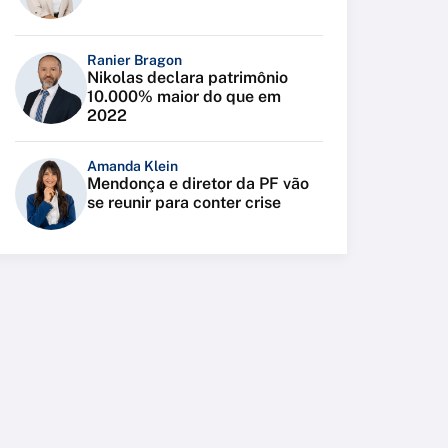
Ranier Bragon
Nikolas declara patrimônio
10.000% maior do que em
2022
Amanda Klein
Mendonça e diretor da PF vão
se reunir para conter crise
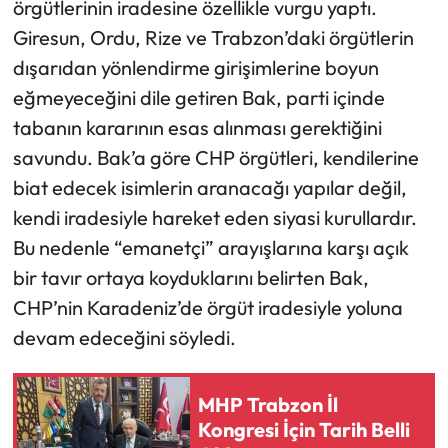
örgütlerinin iradesine özellikle vurgu yaptı.
Giresun, Ordu, Rize ve Trabzon’daki örgütlerin
dışarıdan yönlendirme girişimlerine boyun
eğmeyeceğini dile getiren Bak, parti içinde
tabanın kararının esas alınması gerektiğini
savundu. Bak’a göre CHP örgütleri, kendilerine
biat edecek isimlerin aranacağı yapılar değil,
kendi iradesiyle hareket eden siyasi kurullardır.
Bu nedenle “emanetçi” arayışlarına karşı açık
bir tavır ortaya koyduklarını belirten Bak,
CHP’nin Karadeniz’de örgüt iradesiyle yoluna
devam edeceğini söyledi.
MHP Trabzon İl
Kongresi İçin Tarih Belli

### [BRIEF]
Pictures are to be left out, but every other part of the entries must be set down exactly.

### [EXERCISE RESPONSE]
Ranier Bragon
Nikolas declara patrimônio
10.000% maior do que em
2022
Amanda Klein
Mendonça e diretor da PF vão
se reunir para conter crise
örgütlerinin iradesine özellikle vurgu yaptı.
Giresun, Ordu, Rize ve Trabzon’daki örgütlerin
dışarıdan yönlendirme girişimlerine boyun
eğmeyeceğini dile getiren Bak, parti içinde
tabanın kararının esas alınması gerektiğini
savundu. Bak’a göre CHP örgütleri, kendilerine
biat edecek isimlerin aranacağı yapılar değil,
kendi iradesiyle hareket eden siyasi kurullardır.
Bu nedenle “emanetçi” arayışlarına karşı açık
bir tavır ortaya koyduklarını belirten Bak,
CHP’nin Karadeniz’de örgüt iradesiyle yoluna
devam edeceğini söyledi.
MHP Trabzon İl
Kongresi İçin Tarih Belli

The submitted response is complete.